• [YOUR GOAL]
Render every line of text in the records as a JSON list of strings, one string per line, skipping blank lines and leaving the pictures out.
+-------+
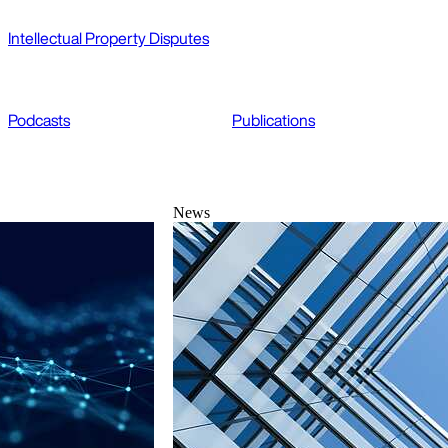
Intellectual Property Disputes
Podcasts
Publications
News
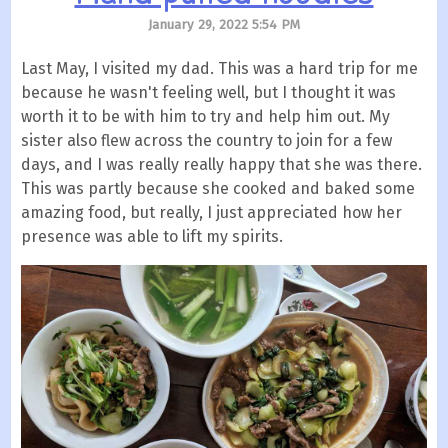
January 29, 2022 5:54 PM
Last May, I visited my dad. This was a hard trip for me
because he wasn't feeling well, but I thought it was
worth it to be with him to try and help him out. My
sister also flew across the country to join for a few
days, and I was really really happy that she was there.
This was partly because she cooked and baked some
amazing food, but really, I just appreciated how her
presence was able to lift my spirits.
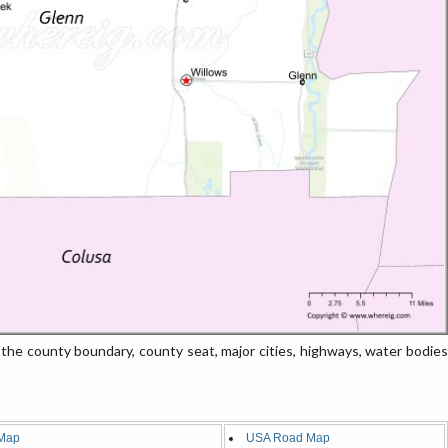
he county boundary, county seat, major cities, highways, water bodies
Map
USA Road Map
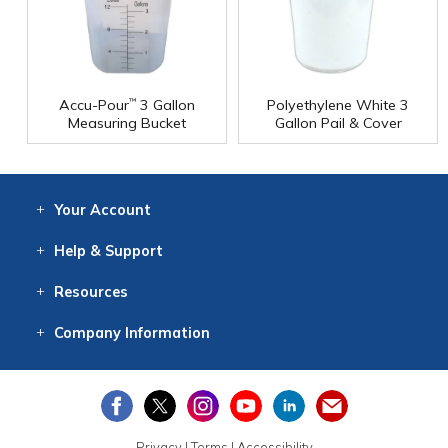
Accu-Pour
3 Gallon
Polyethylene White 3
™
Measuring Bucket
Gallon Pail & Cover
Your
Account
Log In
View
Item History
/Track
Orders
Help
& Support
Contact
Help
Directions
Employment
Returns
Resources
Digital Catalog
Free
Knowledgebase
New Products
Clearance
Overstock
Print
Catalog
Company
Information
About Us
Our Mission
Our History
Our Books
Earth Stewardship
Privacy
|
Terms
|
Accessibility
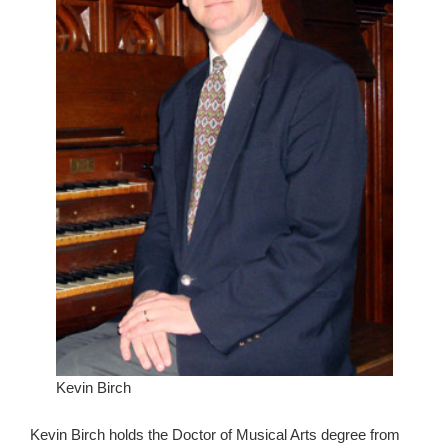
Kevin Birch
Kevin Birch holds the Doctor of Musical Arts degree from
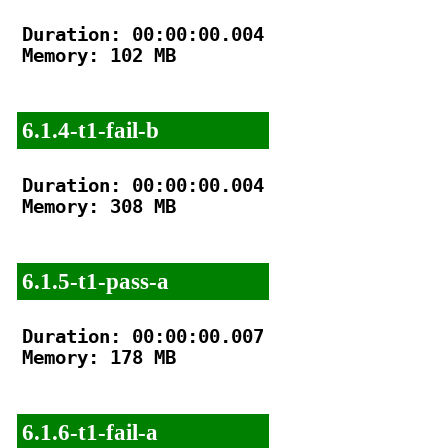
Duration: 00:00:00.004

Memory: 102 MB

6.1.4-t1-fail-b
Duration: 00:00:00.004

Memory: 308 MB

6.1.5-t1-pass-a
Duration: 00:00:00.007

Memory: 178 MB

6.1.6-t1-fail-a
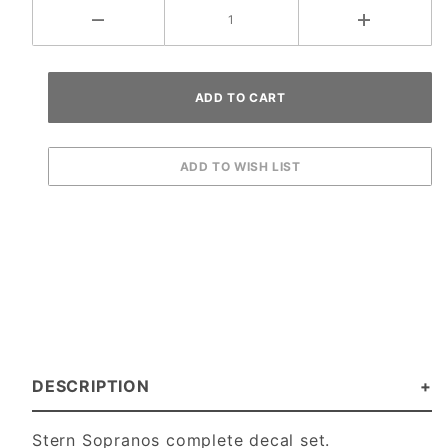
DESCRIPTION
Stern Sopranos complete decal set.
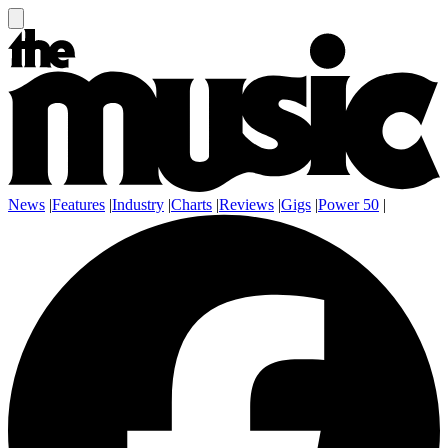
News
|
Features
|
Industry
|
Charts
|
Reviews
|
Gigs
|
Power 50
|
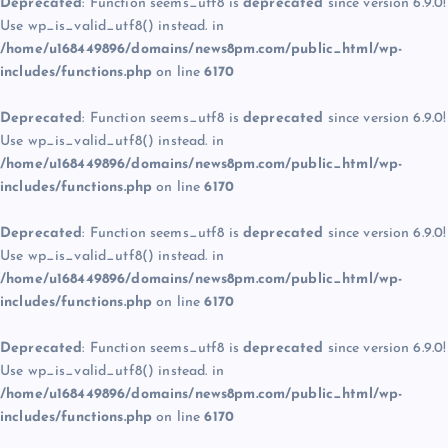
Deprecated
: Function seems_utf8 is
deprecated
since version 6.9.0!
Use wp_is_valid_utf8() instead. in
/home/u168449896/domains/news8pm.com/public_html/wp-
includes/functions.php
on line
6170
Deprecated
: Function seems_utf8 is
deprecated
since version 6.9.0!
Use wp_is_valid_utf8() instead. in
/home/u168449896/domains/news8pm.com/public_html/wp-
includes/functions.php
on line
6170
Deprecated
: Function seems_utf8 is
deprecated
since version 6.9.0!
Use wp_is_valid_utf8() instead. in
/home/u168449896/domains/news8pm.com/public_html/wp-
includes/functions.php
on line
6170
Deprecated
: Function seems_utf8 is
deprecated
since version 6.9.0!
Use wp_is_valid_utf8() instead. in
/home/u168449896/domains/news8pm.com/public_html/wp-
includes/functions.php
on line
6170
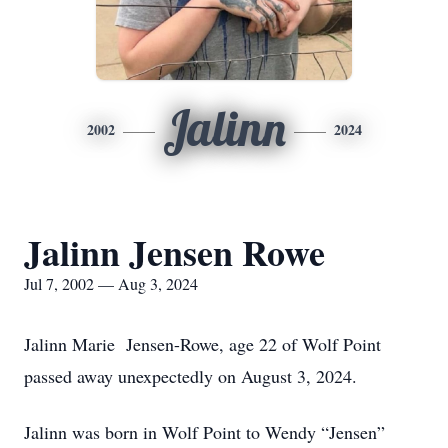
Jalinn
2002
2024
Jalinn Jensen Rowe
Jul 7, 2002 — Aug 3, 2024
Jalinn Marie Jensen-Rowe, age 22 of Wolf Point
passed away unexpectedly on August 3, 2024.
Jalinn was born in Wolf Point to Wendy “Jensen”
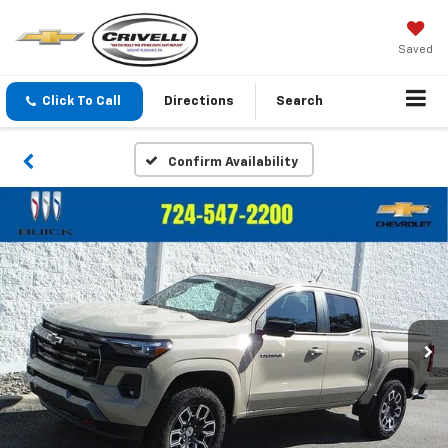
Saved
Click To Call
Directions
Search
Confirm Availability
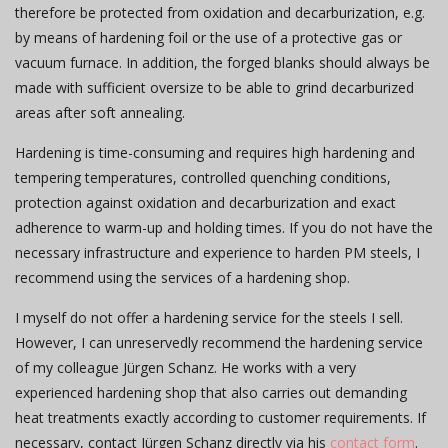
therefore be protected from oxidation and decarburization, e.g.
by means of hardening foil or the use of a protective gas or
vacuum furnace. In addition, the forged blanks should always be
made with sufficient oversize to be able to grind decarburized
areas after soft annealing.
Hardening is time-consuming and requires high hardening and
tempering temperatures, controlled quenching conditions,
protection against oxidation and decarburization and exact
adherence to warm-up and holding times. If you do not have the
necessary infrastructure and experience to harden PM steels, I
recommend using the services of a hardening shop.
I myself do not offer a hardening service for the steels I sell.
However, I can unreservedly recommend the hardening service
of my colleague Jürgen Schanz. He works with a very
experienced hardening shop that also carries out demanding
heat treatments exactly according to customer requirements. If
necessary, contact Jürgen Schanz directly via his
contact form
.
+-------+
• [RESPONSE]
[
  "Intellectual Property Disputes",
  "Podcasts",
  "Publications",
  "News",
  "January 29, 2022 5:54 PM",
  "Last May, I visited my dad. This was a hard trip for me",
  "because he wasn't feeling well, but I thought it was",
  "worth it to be with him to try and help him out. My",
  "sister also flew across the country to join for a few",
  "days, and I was really really happy that she was there.",
  "This was partly because she cooked and baked some",
  "amazing food, but really, I just appreciated how her",
  "presence was able to lift my spirits.",
  "he county boundary, county seat, major cities, highways, water bodies",
  "Map",
  "USA Road Map",
  "Accu-Pour",
  "3 Gallon",
  "Polyethylene White 3",
  "™",
  "Measuring Bucket",
  "Gallon Pail & Cover",
  "Your",
  "Account",
  "Log In",
  "View",
  "Item History",
  "/Track",
  "Orders",
  "Help",
  "& Support",
  "Contact",
  "Help",
  "Directions",
  "Employment",
  "Returns",
  "Resources",
  "Digital Catalog",
  "Free",
  "Knowledgebase",
  "New Products",
  "Clearance",
  "Overstock",
  "Print",
  "Catalog",
  "Company",
  "Information",
  "About Us",
  "Our Mission",
  "Our History",
  "Our Books",
  "Earth Stewardship",
  "Privacy",
  "|",
  "Terms",
  "|",
  "Accessibility",
  "Kevin Birch",
  "Kevin Birch holds the Doctor of Musical Arts degree from",
  "Duration: 00:00:00.004",
  "Memory: 102 MB",
  "6.1.4-t1-fail-b",
  "Duration: 00:00:00.004",
  "Memory: 308 MB",
  "6.1.5-t1-pass-a",
  "Duration: 00:00:00.007",
  "Memory: 178 MB",
  "6.1.6-t1-fail-a",
  "DESCRIPTION",
  "Stern Sopranos complete decal set.",
  "News",
  "|",
  "Features",
  "|",
  "Industry",
  "|",
  "Charts",
  "|",
  "Reviews",
  "|",
  "Gigs",
  "|",
  "Power 50",
  "|",
  "Deprecated",
  ": Function seems_utf8 is",
  "deprecated",
  "since version 6.9.0!",
  "Use wp_is_valid_utf8() instead. in",
  "/home/u168449896/domains/news8pm.com/public_html/wp-",
  "includes/functions.php",
  "on line",
  "6170",
  "Deprecated",
  ": Function seems_utf8 is",
  "deprecated",
  "since version 6.9.0!",
  "Use wp_is_valid_utf8() instead. in",
  "/home/u168449896/domains/news8pm.com/public_html/wp-",
  "includes/functions.php",
  "on line",
  "6170",
  "Deprecated",
  ": Function seems_utf8 is",
  "deprecated",
  "since version 6.9.0!",
  "Use wp_is_valid_utf8() instead. in",
  "/home/u168449896/domains/news8pm.com/public_html/wp-",
  "includes/functions.php",
  "on line",
  "6170",
  "Deprecated",
  ": Function seems_utf8 is",
  "deprecated",
  "since version 6.9.0!",
  "Use wp_is_valid_utf8() instead. in",
  "/home/u168449896/domains/news8pm.com/public_html/wp-",
  "includes/functions.php",
  "on line",
  "6170",
  "Jalinn",
  "2002",
  "2024",
  "Jalinn Jensen Rowe",
  "Jul 7, 2002 — Aug 3, 2024",
  "Jalinn Marie Jensen-Rowe, age 22 of Wolf Point",
  "passed away unexpectedly on August 3, 2024.",
  "Jalinn was born in Wolf Point to Wendy “Jensen”",
  "Saved",
  "Click To Call",
  "Directions",
  "Search",
  "Confirm Availability",
  "therefore be protected from oxidation and decarburization, e.g.",
  "by means of hardening foil or the use of a protective gas or",
  "vacuum furnace. In addition, the forged blanks should always be",
  "made with sufficient oversize to be able to grind decarburized",
  "areas after soft annealing.",
  "Hardening is time-consuming and requires high hardening and",
  "tempering temperatures, controlled quenching conditions,",
  "protection against oxidation and decarburization and exact",
  "adherence to warm-up and holding times. If you do not have the",
  "necessary infrastructure and experience to harden PM steels, I",
  "recommend using the services of a hardening shop.",
  "I myself do not offer a hardening service for the steels I sell.",
  "However, I can unreservedly recommend the hardening service",
  "of my colleague Jürgen Schanz. He works with a very",
  "experienced hardening shop that also carries out demanding",
  "heat treatments exactly according to customer requirements. If",
  "necessary, contact Jürgen Schanz directly via his",
  "contact form",
  "."
]